Below are records; output all of them exactly.

[PROVIDED RECORDS]

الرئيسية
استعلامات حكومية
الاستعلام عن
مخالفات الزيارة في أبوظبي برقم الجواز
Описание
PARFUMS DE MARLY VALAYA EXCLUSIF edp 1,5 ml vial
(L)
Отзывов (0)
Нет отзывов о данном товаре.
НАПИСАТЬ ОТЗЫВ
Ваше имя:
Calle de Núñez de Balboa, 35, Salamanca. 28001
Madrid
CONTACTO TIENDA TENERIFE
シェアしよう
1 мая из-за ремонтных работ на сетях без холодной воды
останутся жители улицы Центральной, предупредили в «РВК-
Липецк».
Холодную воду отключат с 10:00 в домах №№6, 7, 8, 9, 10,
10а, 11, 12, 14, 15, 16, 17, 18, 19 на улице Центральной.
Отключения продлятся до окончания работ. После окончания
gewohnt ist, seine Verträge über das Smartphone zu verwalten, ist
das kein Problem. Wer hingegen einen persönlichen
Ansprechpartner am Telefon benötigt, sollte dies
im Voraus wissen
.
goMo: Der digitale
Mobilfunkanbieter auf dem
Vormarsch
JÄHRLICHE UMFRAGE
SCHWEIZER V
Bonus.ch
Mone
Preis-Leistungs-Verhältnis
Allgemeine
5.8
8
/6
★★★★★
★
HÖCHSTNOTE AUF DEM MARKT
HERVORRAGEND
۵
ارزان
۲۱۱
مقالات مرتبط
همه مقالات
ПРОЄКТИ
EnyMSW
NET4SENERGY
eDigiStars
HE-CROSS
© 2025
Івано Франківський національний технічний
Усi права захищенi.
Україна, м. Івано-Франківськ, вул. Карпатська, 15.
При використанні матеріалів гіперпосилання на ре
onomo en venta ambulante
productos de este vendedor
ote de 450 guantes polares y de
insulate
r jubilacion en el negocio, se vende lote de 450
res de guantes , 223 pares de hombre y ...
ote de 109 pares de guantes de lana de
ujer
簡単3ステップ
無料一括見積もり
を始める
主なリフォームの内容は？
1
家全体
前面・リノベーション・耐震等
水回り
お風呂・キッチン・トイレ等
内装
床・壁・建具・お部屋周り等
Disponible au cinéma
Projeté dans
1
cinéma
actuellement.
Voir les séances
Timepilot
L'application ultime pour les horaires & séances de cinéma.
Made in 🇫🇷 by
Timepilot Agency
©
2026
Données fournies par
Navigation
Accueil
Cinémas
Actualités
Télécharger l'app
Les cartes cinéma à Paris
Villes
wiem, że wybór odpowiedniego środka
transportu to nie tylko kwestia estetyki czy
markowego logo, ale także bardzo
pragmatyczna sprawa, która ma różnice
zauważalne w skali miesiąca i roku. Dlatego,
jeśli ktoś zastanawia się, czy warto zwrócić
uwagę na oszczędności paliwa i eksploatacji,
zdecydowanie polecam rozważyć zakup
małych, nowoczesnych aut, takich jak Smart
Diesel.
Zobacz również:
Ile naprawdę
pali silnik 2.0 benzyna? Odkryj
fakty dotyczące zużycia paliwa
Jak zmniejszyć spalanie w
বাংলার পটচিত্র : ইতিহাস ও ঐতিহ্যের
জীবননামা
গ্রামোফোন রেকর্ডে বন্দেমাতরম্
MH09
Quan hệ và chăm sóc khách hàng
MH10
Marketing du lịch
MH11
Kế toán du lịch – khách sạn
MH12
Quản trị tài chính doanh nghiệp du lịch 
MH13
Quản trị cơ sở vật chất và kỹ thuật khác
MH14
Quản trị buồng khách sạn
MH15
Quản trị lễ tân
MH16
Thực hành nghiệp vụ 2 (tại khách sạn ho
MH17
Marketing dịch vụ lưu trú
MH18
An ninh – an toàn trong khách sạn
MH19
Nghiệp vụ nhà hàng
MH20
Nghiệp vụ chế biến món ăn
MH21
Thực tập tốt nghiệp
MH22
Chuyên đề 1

[/PROVIDED RECORDS]

» **OUTPUT OF THE TASK**
الرئيسية
استعلامات حكومية
الاستعلام عن
مخالفات الزيارة في أبوظبي برقم الجواز
Описание
PARFUMS DE MARLY VALAYA EXCLUSIF edp 1,5 ml vial
(L)
Отзывов (0)
Нет отзывов о данном товаре.
НАПИСАТЬ ОТЗЫВ
Ваше имя:
Calle de Núñez de Balboa, 35, Salamanca. 28001
Madrid
CONTACTO TIENDA TENERIFE
シェアしよう
1 мая из-за ремонтных работ на сетях без холодной воды
останутся жители улицы Центральной, предупредили в «РВК-
Липецк».
Холодную воду отключат с 10:00 в домах №№6, 7, 8, 9, 10,
10а, 11, 12, 14, 15, 16, 17, 18, 19 на улице Центральной.
Отключения продлятся до окончания работ. После окончания
gewohnt ist, seine Verträge über das Smartphone zu verwalten, ist
das kein Problem. Wer hingegen einen persönlichen
Ansprechpartner am Telefon benötigt, sollte dies
im Voraus wissen
.
goMo: Der digitale
Mobilfunkanbieter auf dem
Vormarsch
JÄHRLICHE UMFRAGE
SCHWEIZER V
Bonus.ch
Mone
Preis-Leistungs-Verhältnis
Allgemeine
5.8
8
/6
★★★★★
★
HÖCHSTNOTE AUF DEM MARKT
HERVORRAGEND
۵
ارزان
۲۱۱
مقالات مرتبط
همه مقالات
ПРОЄКТИ
EnyMSW
NET4SENERGY
eDigiStars
HE-CROSS
© 2025
Івано Франківський національний технічний
Усi права захищенi.
Україна, м. Івано-Франківськ, вул. Карпатська, 15.
При використанні матеріалів гіперпосилання на ре
onomo en venta ambulante
productos de este vendedor
ote de 450 guantes polares y de
insulate
r jubilacion en el negocio, se vende lote de 450
res de guantes , 223 pares de hombre y ...
ote de 109 pares de guantes de lana de
ujer
簡単3ステップ
無料一括見積もり
を始める
主なリフォームの内容は？
1
家全体
前面・リノベーション・耐震等
水回り
お風呂・キッチン・トイレ等
内装
床・壁・建具・お部屋周り等
Disponible au cinéma
Projeté dans
1
cinéma
actuellement.
Voir les séances
Timepilot
L'application ultime pour les horaires & séances de cinéma.
Made in 🇫🇷 by
Timepilot Agency
©
2026
Données fournies par
Navigation
Accueil
Cinémas
Actualités
Télécharger l'app
Les cartes cinéma à Paris
Villes
wiem, że wybór odpowiedniego środka
transportu to nie tylko kwestia estetyki czy
markowego logo, ale także bardzo
pragmatyczna sprawa, która ma różnice
zauważalne w skali miesiąca i roku. Dlatego,
jeśli ktoś zastanawia się, czy warto zwrócić
uwagę na oszczędności paliwa i eksploatacji,
zdecydowanie polecam rozważyć zakup
małych, nowoczesnych aut, takich jak Smart
Diesel.
Zobacz również:
Ile naprawdę
pali silnik 2.0 benzyna? Odkryj
fakty dotyczące zużycia paliwa
Jak zmniejszyć spalanie w
বাংলার পটচিত্র : ইতিহাস ও ঐতিহ্যের
জীবননামা
গ্রামোফোন রেকর্ডে বন্দেমাতরম্
MH09
Quan hệ và chăm sóc khách hàng
MH10
Marketing du lịch
MH11
Kế toán du lịch – khách sạn
MH12
Quản trị tài chính doanh nghiệp du lịch 
MH13
Quản trị cơ sở vật chất và kỹ thuật khác
MH14
Quản trị buồng khách sạn
MH15
Quản trị lễ tân
MH16
Thực hành nghiệp vụ 2 (tại khách sạn ho
MH17
Marketing dịch vụ lưu trú
MH18
An ninh – an toàn trong khách sạn
MH19
Nghiệp vụ nhà hàng
MH20
Nghiệp vụ chế biến món ăn
MH21
Thực tập tốt nghiệp
MH22
Chuyên đề 1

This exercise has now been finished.